■ SOURCE RECORDS
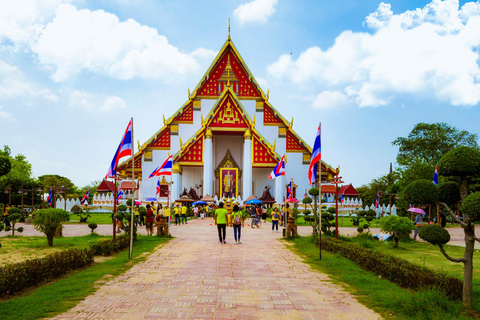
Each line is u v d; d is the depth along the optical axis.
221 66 57.44
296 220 38.19
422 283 8.24
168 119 55.66
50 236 16.45
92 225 21.25
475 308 7.03
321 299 7.89
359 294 8.32
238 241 17.75
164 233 20.56
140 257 13.20
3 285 7.81
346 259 12.95
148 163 54.81
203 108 56.44
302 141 55.38
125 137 14.32
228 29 57.50
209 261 12.45
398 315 6.84
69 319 6.40
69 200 58.03
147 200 42.97
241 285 9.09
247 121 53.00
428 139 58.97
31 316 6.46
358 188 80.19
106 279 9.57
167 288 8.67
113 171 15.24
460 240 21.91
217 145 59.09
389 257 10.57
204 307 7.21
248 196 51.81
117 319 6.43
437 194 7.51
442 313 6.68
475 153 7.40
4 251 14.71
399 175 61.44
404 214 45.06
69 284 8.91
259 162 53.09
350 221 43.34
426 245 18.39
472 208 6.80
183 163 52.81
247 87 57.22
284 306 7.37
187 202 51.97
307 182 55.00
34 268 8.80
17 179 67.81
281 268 11.36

■ AIM OF THE TASK
Keeping every word as it is, write out all the data and omit the pictures.

■ RESULT
Each line is u v d; d is the depth along the optical axis.
221 66 57.44
296 220 38.19
422 283 8.24
168 119 55.66
50 236 16.45
92 225 21.25
475 308 7.03
321 299 7.89
359 294 8.32
238 241 17.75
164 233 20.56
140 257 13.20
3 285 7.81
346 259 12.95
148 163 54.81
203 108 56.44
302 141 55.38
125 137 14.32
228 29 57.50
209 261 12.45
398 315 6.84
69 319 6.40
69 200 58.03
147 200 42.97
241 285 9.09
247 121 53.00
428 139 58.97
31 316 6.46
358 188 80.19
106 279 9.57
167 288 8.67
113 171 15.24
460 240 21.91
217 145 59.09
389 257 10.57
204 307 7.21
248 196 51.81
117 319 6.43
437 194 7.51
442 313 6.68
475 153 7.40
4 251 14.71
399 175 61.44
404 214 45.06
69 284 8.91
259 162 53.09
350 221 43.34
426 245 18.39
472 208 6.80
183 163 52.81
247 87 57.22
284 306 7.37
187 202 51.97
307 182 55.00
34 268 8.80
17 179 67.81
281 268 11.36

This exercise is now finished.